** START OF Provided text **
September 16, 2013 | Hadeel El Deeb 7
Somehow, we can’t just be women

One of the things that drive me crazy in our culture is how a female is either given the approved option of living with her parents or with a husband; while having a life of her own in a house of her own without sticking to either options, is usually, not an option.

This is sad and frustrating, and what’s more frustrating is that when some of us try to choose a third route, we’re almost always shunned by our own family and of course, seen as outcasts by society.

We grow up to the big idea that “soon enough” we will find ourselves a good husband and a nice home to take care of. Our career is discussed but in so many cases, the choice of that career will need to depend on how it would affect our hours at home since that would be our main care and supposedly utter joy in life.

What if I decide that I do not want to get married, do I not have the right to have my independent life and move into my own created home? And if I am getting married, why can’t I have my own choice of a transitional phase where I would live in a house I would choose to live in? While that same woman who would like to have the freedom to choose what she wants for her life, is one that has a job, covers her own expenses and comfortably provides for herself, and could very much pay for a dependent as well if need be.
** END OF Provided text **
** START OF Stored data **
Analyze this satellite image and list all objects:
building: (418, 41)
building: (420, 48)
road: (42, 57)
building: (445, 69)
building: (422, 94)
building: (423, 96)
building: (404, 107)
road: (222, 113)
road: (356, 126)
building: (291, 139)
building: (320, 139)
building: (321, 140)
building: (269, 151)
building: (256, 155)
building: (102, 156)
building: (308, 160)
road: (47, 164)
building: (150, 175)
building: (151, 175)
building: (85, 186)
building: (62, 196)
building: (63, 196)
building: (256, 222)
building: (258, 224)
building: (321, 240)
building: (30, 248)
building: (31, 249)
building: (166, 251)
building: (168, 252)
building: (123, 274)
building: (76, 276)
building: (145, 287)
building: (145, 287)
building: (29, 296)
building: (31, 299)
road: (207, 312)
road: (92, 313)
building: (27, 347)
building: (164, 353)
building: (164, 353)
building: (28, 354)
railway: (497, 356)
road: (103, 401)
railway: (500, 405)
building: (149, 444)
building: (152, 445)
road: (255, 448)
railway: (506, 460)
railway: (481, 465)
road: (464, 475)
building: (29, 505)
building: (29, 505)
** END OF Stored data **
_What is expected_
Return, word for word, the part of the essay on women living independently that opens with the words containing "One of the things" and closes with "outcasts by society.".

_Output of the task_
One of the things that drive me crazy in our culture is how a female is either given the approved option of living with her parents or with a husband; while having a life of her own in a house of her own without sticking to either options, is usually, not an option.

This is sad and frustrating, and what’s more frustrating is that when some of us try to choose a third route, we’re almost always shunned by our own family and of course, seen as outcasts by society.